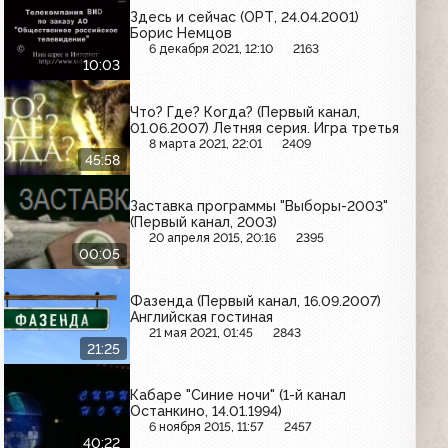
Здесь и сейчас (ОРТ, 24.04.2001)
Борис Немцов
6 декабря 2021, 12:10
2163
10:03
Что? Где? Когда? (Первый канал,
01.06.2007) Летняя серия. Игра третья
8 марта 2021, 22:01
2409
45:58
Заставка программы "Выборы-2003"
(Первый канал, 2003)
20 апреля 2015, 20:16
2395
00:05
Фазенда (Первый канал, 16.09.2007)
Английская гостиная
21 мая 2021, 01:45
2843
21:25
Кабаре "Синие ночи" (1-й канал
Останкино, 14.01.1994)
6 ноября 2015, 11:57
2457
40:22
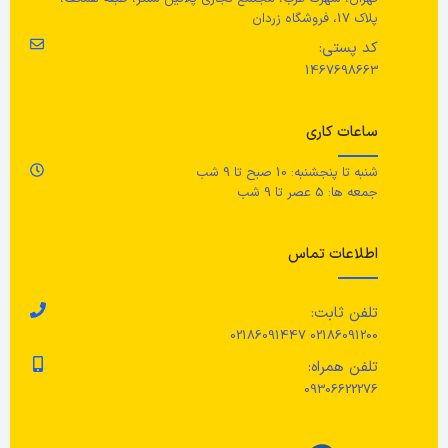
پلاک 17، فروشگاه زردان
کد پستی:
1467698663
ساعات کاری
شنبه تا پنجشنبه: 10 صبح تا 9 شب
جمعه ها: 5 عصر تا 9 شب
اطلاعات تماس
تلفن ثابت:
02186091200 02186091447
تلفن همراه:
09306622276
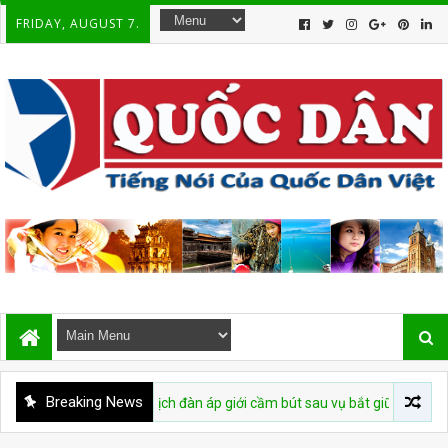
FRIDAY, AUGUST 7.
Breaking News
tái diễn chiến dịch đàn áp giới cầm bút sau vụ bắt giữ tác giả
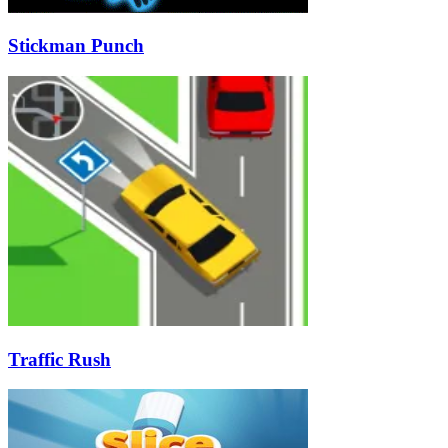
Stickman Punch
Traffic Rush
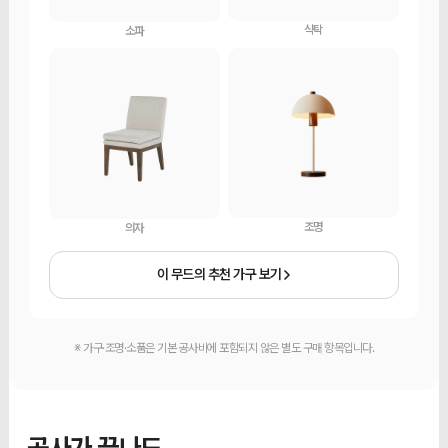
식탁
소파
조명
의자
이 무드의 추천 가구 보기
※ 가구·조명·소품은 기본 공사비에 포함되지 않은 별도 구매 항목입니다.
공사가 끝나도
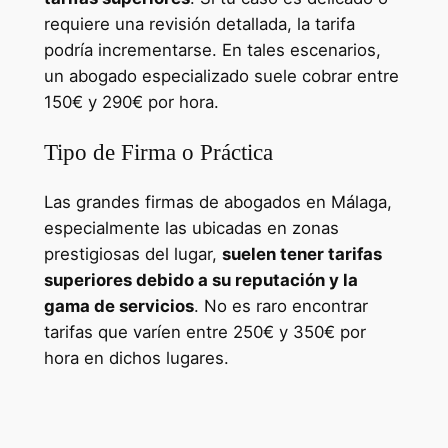
requiere una revisión detallada, la tarifa
podría incrementarse. En tales escenarios,
un abogado especializado suele cobrar entre
150€ y 290€ por hora.
Tipo de Firma o Práctica
Las grandes firmas de abogados en Málaga,
especialmente las ubicadas en zonas
prestigiosas del lugar,
suelen tener tarifas
superiores debido a su reputación y la
gama de servicios
. No es raro encontrar
tarifas que varíen entre 250€ y 350€ por
hora en dichos lugares.
Cursos para Trabajadores en
Andalucía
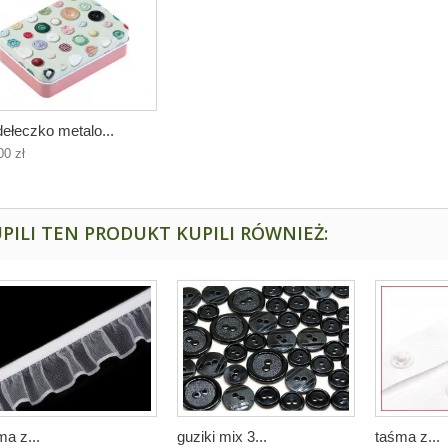
ełeczko metalo...
00 zł
PILI TEN PRODUKT KUPILI RÓWNIEŻ:
a z...
guziki mix 3...
taśma z...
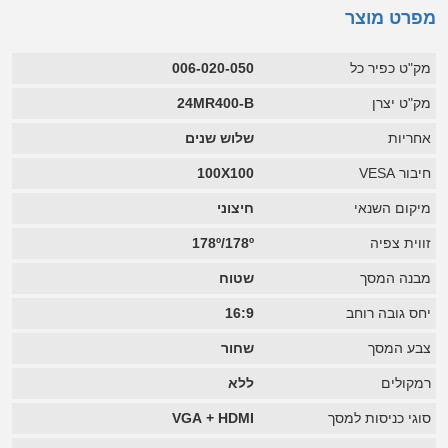
מפרט מוצר
מק"ט כפיר כל
006-020-050
מק"ט יצרן
24MR400-B
אחריות
שלוש שנים
חיבור VESA
100X100
מיקום השנאי
חיצוני
זווית צפיה
178º/178º
מבנה המסך
שטוח
יחס גובה רוחב
16:9
צבע המסך
שחור
רמקולים
ללא
סוגי כניסות למסך
VGA + HDMI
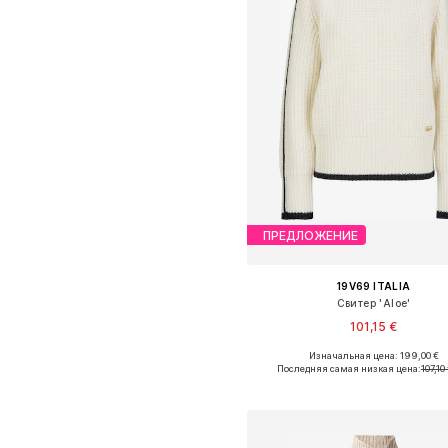
ПРЕДЛОЖЕНИЕ
19V69 ITALIA
Свитер 'Aloe'
101,15 €
Изначальная цена: 199,00 €
Доступные размеры: XS, S, M, 
Последняя самая низкая цена:
107,10
Добавить в корзин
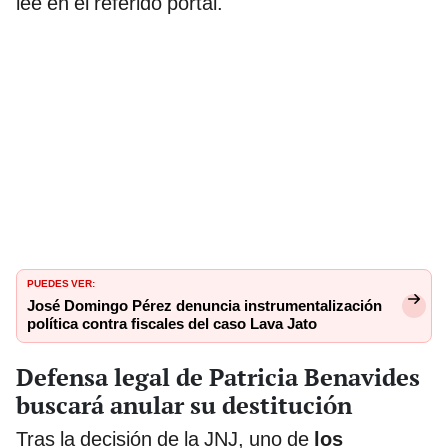
lee en el referido portal.
PUEDES VER:
José Domingo Pérez denuncia instrumentalización
política contra fiscales del caso Lava Jato
Defensa legal de Patricia Benavides
buscará anular su destitución
Tras la decisión de la JNJ, uno de
los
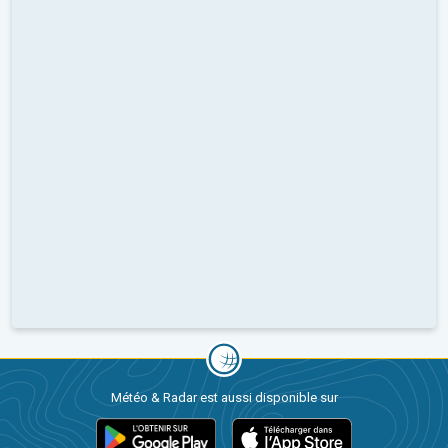
Météo & Radar est aussi disponible sur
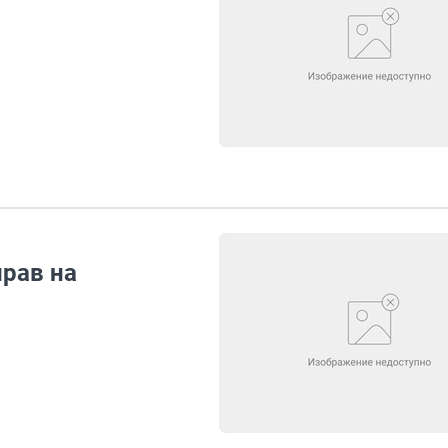
рав на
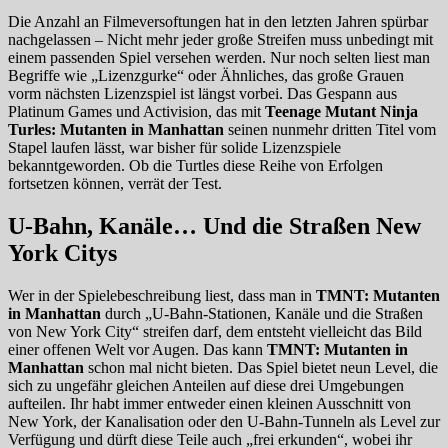
Die Anzahl an Filmeversoftungen hat in den letzten Jahren spürbar
nachgelassen – Nicht mehr jeder große Streifen muss unbedingt mit
einem passenden Spiel versehen werden. Nur noch selten liest man
Begriffe wie „Lizenzgurke“ oder Ähnliches, das große Grauen
vorm nächsten Lizenzspiel ist längst vorbei. Das Gespann aus
Platinum Games und Activision, das mit
Teenage Mutant Ninja
Turles: Mutanten in Manhattan
seinen nunmehr dritten Titel vom
Stapel laufen lässt, war bisher für solide Lizenzspiele
bekanntgeworden. Ob die Turtles diese Reihe von Erfolgen
fortsetzen können, verrät der Test.
U-Bahn, Kanäle… Und die Straßen New
York Citys
Wer in der Spielebeschreibung liest, dass man in
TMNT: Mutanten
in Manhattan
durch „U-Bahn-Stationen, Kanäle und die Straßen
von New York City“ streifen darf, dem entsteht vielleicht das Bild
einer offenen Welt vor Augen. Das kann
TMNT: Mutanten in
Manhattan
schon mal nicht bieten. Das Spiel bietet neun Level, die
sich zu ungefähr gleichen Anteilen auf diese drei Umgebungen
aufteilen. Ihr habt immer entweder einen kleinen Ausschnitt von
New York, der Kanalisation oder den U-Bahn-Tunneln als Level zur
Verfügung und dürft diese Teile auch „frei erkunden“, wobei ihr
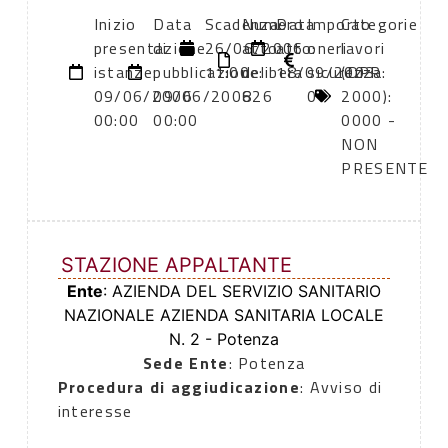
Inizio
Data
Scadenza:
Numero
Data
Importo
Categorie
presentazione
di
26/06/2006
atto:
atto:
oneri
lavori
istanze:
pubblicazione:
11:00
delibera
18/09/2003
sicurezza:
(DPR
09/06/2006
09/06/2006
826
0
2000):
00:00
00:00
0000 -
NON
PRESENTE
STAZIONE APPALTANTE
Ente
: AZIENDA DEL SERVIZIO SANITARIO
NAZIONALE AZIENDA SANITARIA LOCALE
N. 2 - Potenza
Sede Ente
: Potenza
Procedura di aggiudicazione
: Avviso di
interesse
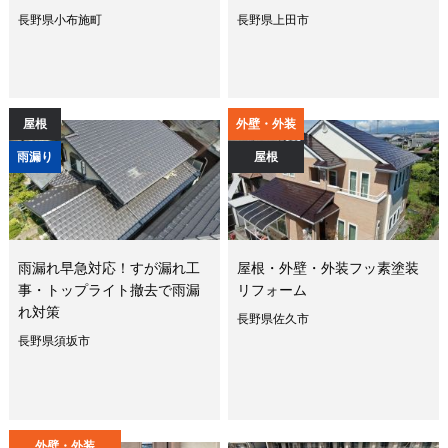
長野県小布施町
長野県上田市
屋根
外壁・外装
雨漏り
屋根
雨漏れ早急対応！すが漏れ工
屋根・外壁・外装フッ素塗装
事・トップライト撤去で雨漏
リフォーム
れ対策
長野県佐久市
長野県須坂市
外壁・外装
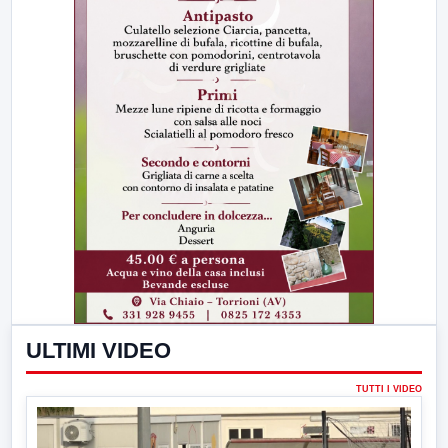
ULTIMI VIDEO
TUTTI I VIDEO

○ ○ ○ ○ ○

Could you set down every entry above exactly as it stands, with no images?

Здесь и сейчас (ОРТ, 24.04.2001)
Борис Немцов
6 декабря 2021, 12:10
2163
10:03
Что? Где? Когда? (Первый канал,
01.06.2007) Летняя серия. Игра третья
8 марта 2021, 22:01
2409
45:58
Заставка программы "Выборы-2003"
(Первый канал, 2003)
20 апреля 2015, 20:16
2395
00:05
Фазенда (Первый канал, 16.09.2007)
Английская гостиная
21 мая 2021, 01:45
2843
21:25
Кабаре "Синие ночи" (1-й канал
Останкино, 14.01.1994)
6 ноября 2015, 11:57
2457
40:22
پلاک 17، فروشگاه زردان
کد پستی:
1467698663
ساعات کاری
شنبه تا پنجشنبه: 10 صبح تا 9 شب
جمعه ها: 5 عصر تا 9 شب
اطلاعات تماس
تلفن ثابت:
02186091200 02186091447
تلفن همراه:
09306622276
FRIDAY, AUGUST 7.
Breaking News
tái diễn chiến dịch đàn áp giới cầm bút sau vụ bắt giữ tác giả
Stickman Punch
Traffic Rush
식탁
소파
조명
의자
이 무드의 추천 가구 보기
※ 가구·조명·소품은 기본 공사비에 포함되지 않은 별도 구매 항목입니다.
공사가 끝나도
requiere una revisión detallada, la tarifa
podría incrementarse. En tales escenarios,
un abogado especializado suele cobrar entre
150€ y 290€ por hora.
Tipo de Firma o Práctica
Las grandes firmas de abogados en Málaga,
especialmente las ubicadas en zonas
prestigiosas del lugar,
suelen tener tarifas
superiores debido a su reputación y la
gama de servicios
. No es raro encontrar
tarifas que varíen entre 250€ y 350€ por
hora en dichos lugares.
Cursos para Trabajadores en
Andalucía
ełeczko metalo...
00 zł
PILI TEN PRODUKT KUPILI RÓWNIEŻ:
a z...
guziki mix 3...
taśma z...
מפרט מוצר
מק"ט כפיר כל
006-020-050
מק"ט יצרן
24MR400-B
אחריות
שלוש שנים
חיבור VESA
100X100
מיקום השנאי
חיצוני
זווית צפיה
178º/178º
מבנה המסך
שטוח
יחס גובה רוחב
16:9
צבע המסך
שחור
רמקולים
ללא
סוגי כניסות למסך
VGA + HDMI
ПРЕДЛОЖЕНИЕ
19V69 ITALIA
Свитер 'Aloe'
101,15 €
Изначальная цена: 199,00 €
Доступные размеры: XS, S, M, 
Последняя самая низкая цена:
107,10
Добавить в корзин
lee en el referido portal.
PUEDES VER:
José Domingo Pérez denuncia instrumentalización
política contra fiscales del caso Lava Jato
Defensa legal de Patricia Benavides
buscará anular su destitución
Tras la decisión de la JNJ, uno de
los
Météo & Radar est aussi disponible sur
рав на
Die Anzahl an Filmeversoftungen hat in den letzten Jahren spürbar
nachgelassen – Nicht mehr jeder große Streifen muss unbedingt mit
einem passenden Spiel versehen werden. Nur noch selten liest man
Begriffe wie „Lizenzgurke“ oder Ähnliches, das große Grauen
vorm nächsten Lizenzspiel ist längst vorbei. Das Gespann aus
Platinum Games und Activision, das mit
Teenage Mutant Ninja
Turles: Mutanten in Manhattan
seinen nunmehr dritten Titel vom
Stapel laufen lässt, war bisher für solide Lizenzspiele
bekanntgeworden. Ob die Turtles diese Reihe von Erfolgen
fortsetzen können, verrät der Test.
U-Bahn, Kanäle… Und die Straßen New
York Citys
Wer in der Spielebeschreibung liest, dass man in
TMNT: Mutanten
in Manhattan
durch „U-Bahn-Stationen, Kanäle und die Straßen
von New York City“ streifen darf, dem entsteht vielleicht das Bild
einer offenen Welt vor Augen. Das kann
TMNT: Mutanten in
Manhattan
schon mal nicht bieten. Das Spiel bietet neun Level, die
sich zu ungefähr gleichen Anteilen auf diese drei Umgebungen
aufteilen. Ihr habt immer entweder einen kleinen Ausschnitt von
New York, der Kanalisation oder den U-Bahn-Tunneln als Level zur
Verfügung und dürft diese Teile auch „frei erkunden“, wobei ihr
Inizio
Data
Scadenza:
Numero
Data
Importo
Categorie
presentazione
di
26/06/2006
atto:
atto:
oneri
lavori
istanze:
pubblicazione:
11:00
delibera
18/09/2003
sicurezza:
(DPR
09/06/2006
09/06/2006
826
0
2000):
00:00
00:00
0000 -
NON
PRESENTE
STAZIONE APPALTANTE
Ente
: AZIENDA DEL SERVIZIO SANITARIO
NAZIONALE AZIENDA SANITARIA LOCALE
N. 2 - Potenza
Sede Ente
: Potenza
Procedura di aggiudicazione
: Avviso di
interesse
長野県小布施町
長野県上田市
屋根
外壁・外装
雨漏り
屋根
雨漏れ早急対応！すが漏れ工
屋根・外壁・外装フッ素塗装
事・トップライト撤去で雨漏
リフォーム
れ対策
長野県佐久市
長野県須坂市
外壁・外装
ULTIMI VIDEO
TUTTI I VIDEO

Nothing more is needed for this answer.